The identity gate is checked against the server's primary token (real_cred), not the effective token. If the server is already impersonating another client, that impersonation MUST NOT affect the gate evaluation.

ⓘ Informative
The reference model includes a third condition: an origin session check that allows the logon session which created a token to impersonate it without the privilege. KACS drops this check. If a service needs to impersonate a different user, it MUST hold SeImpersonatePrivilege. No hidden paths.

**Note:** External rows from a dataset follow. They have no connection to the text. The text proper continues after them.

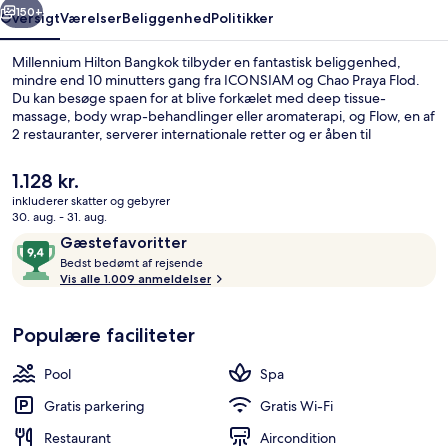
150+
Oversigt
Værelser
Beliggenhed
Politikker
Millennium Hilton Bangkok tilbyder en fantastisk beliggenhed,
mindre end 10 minutters gang fra ICONSIAM og Chao Praya Flod.
Du kan besøge spaen for at blive forkælet med deep tissue-
massage, body wrap-behandlinger eller aromaterapi, og Flow, en af
2 restauranter, serverer internationale retter og er åben til
morgenmad, frokost og aftensmad. Andre højdepunkter på dette
hotel med luksusfaciliteter omfatter 2 barer/lounger, en udendørs
Den
1.128 kr.
pool og en bar ved poolen. Rejsende har kun godt at sige om
nuværende
inkluderer skatter og gebyrer
stedets hjælpsomme personale og morgenmad.
pris
30. aug. - 31. aug.
Overnatningsstedet ligger kun en kort gåtur fra offentlig transport:
Udendørsområde
er
Anmeldelser
9,4
Charoen Nakhon Station ligger 3 minutter væk og Khlong San
Gæstefavoritter
1.128 kr.
Station ligger 5 minutter derfra.
B
ud
Bedst bedømt af rejsende
e
Vis alle 1.009 anmeldelser
af
d
10,
s
Gæstefavoritter
Populære faciliteter
t
b
Pool
Spa
e
d
Gratis parkering
Gratis Wi-Fi
ø
Restaurant
Aircondition
m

§8.2.2 The integrity ceiling

The integrity ceiling answers: is the client's token at an integrity level the server is allowed to assume?

The impersonation token's integrity level MUST be less than or equal to the server's primary token's integrity level. A Medium-integrity server can impersonate Low or Medium clients. It MUST NOT impersonate High-integrity clients at Impersonation level — the result is capped to Identification.

This constraint exists because MIC in AccessCheck uses the effective token's integrity level. Without the ceiling, a server could impersonate a higher-integrity token and gain write access to higher-integrity objects — integrity escalation through impersonation.

The integrity ceiling is checked against the server's primary token. It is always enforced, regardless of privileges — SeImpersonatePrivilege bypasses the identity gate but MUST NOT bypass the integrity ceiling.

ⓘ Informative
The reference model allows SeImpersonatePrivilege to bypass all checks including the integrity ceiling. KACS enforces the ceiling unconditionally because mandatory_policy is immutable, making MIC a real security boundary. Allowing the privilege to bypass it would undermine the stronger MIC guarantee.

§8.2.3 Gate composition

The two gates are independent. Both are evaluated, and the effective impersonation level is the minimum permitted by all constraints:

  1. Start with the level the client set on the socket.
  2. If the identity gate fails, cap to Identification.
  3. If the integrity ceiling fails, cap to Identification.
  4. The result is the effective impersonation level.